Si le PDG de Ford a perdu son job, c’est à cause du syndrome Tesla

Le patron de Ford a été remercié par ses actionnaires. Il est la victime du syndrome Tesla, une société qui fascine les actionnaires au point de virer les PDG des constructeurs automobiles qui ne s’en inspirent pas.

A l’âge de 56 ans et après 28 années passées au sein de l’entreprise Ford, Mark Fields, le patron de l’entreprise a été remercié par la famille Ford qui possède encore 40% des droits de vote. La famille et les actionnaires apprécient peu la dégringolade de l’action Ford. Depuis la nomination de Fields, le cours de l’action a chuté de 37%.
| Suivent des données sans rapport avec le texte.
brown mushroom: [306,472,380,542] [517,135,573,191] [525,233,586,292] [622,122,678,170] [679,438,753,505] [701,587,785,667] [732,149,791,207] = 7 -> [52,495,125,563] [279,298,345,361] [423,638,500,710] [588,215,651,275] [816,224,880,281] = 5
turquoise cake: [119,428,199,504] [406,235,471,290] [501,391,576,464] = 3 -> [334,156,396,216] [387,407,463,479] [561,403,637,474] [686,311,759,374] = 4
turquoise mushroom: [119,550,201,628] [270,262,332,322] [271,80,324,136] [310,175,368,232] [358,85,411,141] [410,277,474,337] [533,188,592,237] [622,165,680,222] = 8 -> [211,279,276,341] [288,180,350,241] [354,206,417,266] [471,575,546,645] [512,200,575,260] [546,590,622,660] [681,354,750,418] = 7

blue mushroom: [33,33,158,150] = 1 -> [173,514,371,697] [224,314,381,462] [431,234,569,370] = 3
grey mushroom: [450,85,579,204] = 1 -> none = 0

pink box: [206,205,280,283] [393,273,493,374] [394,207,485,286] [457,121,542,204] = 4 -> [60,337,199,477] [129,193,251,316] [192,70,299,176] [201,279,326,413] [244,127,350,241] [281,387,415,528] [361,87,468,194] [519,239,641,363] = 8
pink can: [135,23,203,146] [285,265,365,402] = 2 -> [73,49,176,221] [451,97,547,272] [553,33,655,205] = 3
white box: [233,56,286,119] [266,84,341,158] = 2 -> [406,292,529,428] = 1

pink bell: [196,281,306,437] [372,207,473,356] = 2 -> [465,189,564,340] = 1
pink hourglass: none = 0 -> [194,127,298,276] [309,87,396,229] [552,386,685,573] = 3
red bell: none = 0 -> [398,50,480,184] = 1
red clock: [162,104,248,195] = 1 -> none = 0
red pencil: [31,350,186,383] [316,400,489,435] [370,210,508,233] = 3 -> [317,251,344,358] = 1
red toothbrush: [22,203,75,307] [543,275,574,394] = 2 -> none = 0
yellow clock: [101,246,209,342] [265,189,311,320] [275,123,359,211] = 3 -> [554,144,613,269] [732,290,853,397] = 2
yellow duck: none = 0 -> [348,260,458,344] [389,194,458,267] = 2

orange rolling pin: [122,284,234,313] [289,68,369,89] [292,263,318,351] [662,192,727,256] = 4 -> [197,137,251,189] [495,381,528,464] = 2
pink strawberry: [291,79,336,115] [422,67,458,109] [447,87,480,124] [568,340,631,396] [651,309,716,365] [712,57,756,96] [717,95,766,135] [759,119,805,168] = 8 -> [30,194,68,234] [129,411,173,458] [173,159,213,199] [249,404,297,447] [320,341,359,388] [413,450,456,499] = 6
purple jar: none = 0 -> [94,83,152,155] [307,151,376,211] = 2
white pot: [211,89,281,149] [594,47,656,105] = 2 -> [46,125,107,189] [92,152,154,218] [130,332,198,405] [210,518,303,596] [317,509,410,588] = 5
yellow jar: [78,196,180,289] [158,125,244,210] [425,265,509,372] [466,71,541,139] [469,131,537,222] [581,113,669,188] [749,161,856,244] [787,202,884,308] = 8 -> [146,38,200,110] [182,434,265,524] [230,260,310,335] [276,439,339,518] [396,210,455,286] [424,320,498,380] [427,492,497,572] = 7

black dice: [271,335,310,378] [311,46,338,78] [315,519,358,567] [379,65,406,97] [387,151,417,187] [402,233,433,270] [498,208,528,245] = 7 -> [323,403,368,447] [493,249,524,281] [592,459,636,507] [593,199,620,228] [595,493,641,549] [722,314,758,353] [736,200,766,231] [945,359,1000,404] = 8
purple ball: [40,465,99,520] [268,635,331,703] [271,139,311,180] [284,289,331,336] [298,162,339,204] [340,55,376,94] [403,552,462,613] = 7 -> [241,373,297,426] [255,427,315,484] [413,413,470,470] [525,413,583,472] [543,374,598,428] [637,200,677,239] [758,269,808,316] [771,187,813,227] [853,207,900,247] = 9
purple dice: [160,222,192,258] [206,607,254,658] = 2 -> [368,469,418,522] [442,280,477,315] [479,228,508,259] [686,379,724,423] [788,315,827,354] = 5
Alors c’est vrai, après 7 années de hausse, le marché américain de l’automobile n’est plus la vache à lait qu’il était et commence à patiner sérieusement. Pourquoi ce licenciement du patron de Ford ? Les investisseurs pensent que l’ancien PDG de Ford n’a pas pris le virage des voitures autonomes et des voitures électriques assez tôt. Bref, ils pensent que Ford s’est laissé distancer dans ce segment et a raté plusieurs virages stratégiques qui lui ont fait prendre du retard par rapport à ses concurrents.

Comme il savait qu’il était sur la sellette par ses actionnaires, le patron de Ford a essayé de leur donner des gages et a proposé de supprimer 10% des postes administratifs en Asie et en Amérique du Nord. Mais ces coupes sociales n’ont pas suffi à rassurer les actionnaires. Ils ont débarqué Mark Fields pour le remplacer par Jim Hackett, le patron de la division mobilité. Ce n’est pas un hasard.

En réalité, l’ancien patron de Ford a été viré à cause du succès de Tesla. Pendant que Ford perdait presque 40% de sa valeur en Bourse, Tesla qui pourtant vend 100 fois moins de voitures que Ford a vu son cours de Bourse grimper de 30%. Aujourd’hui Tesla pèse en Bourse 51 milliards de dollars contre 42 milliards seulement pour Ford.

Ce changement de rapport de force montre que les constructeurs automobiles américains traditionnels comme Ford ou General Motors semblent dépassés par les entreprises technologiques de la Silicon Valley qui préfèrent parler « de logiciels plutôt que de pistons » comme l’écrit joliment le journal Les Échos.

Ce sont ces mêmes entreprises de la Silicon Valley qui ont pour ambition de facturer la voiture autonome de demain en fonction de trajets à la minute ou au kilomètre pour gagner de plus grosses marges. Sans compter que Tesla n’hésite pas à court-circuiter les concessionnaires et vend ses véhicules directement, ce qu’aucun autre constructeur ne fait.

Les investisseurs sont fascinés par le modèle Tesla et ils le font payer aux autres constructeurs qui tardent à bouger face à cette révolution de l’automobile.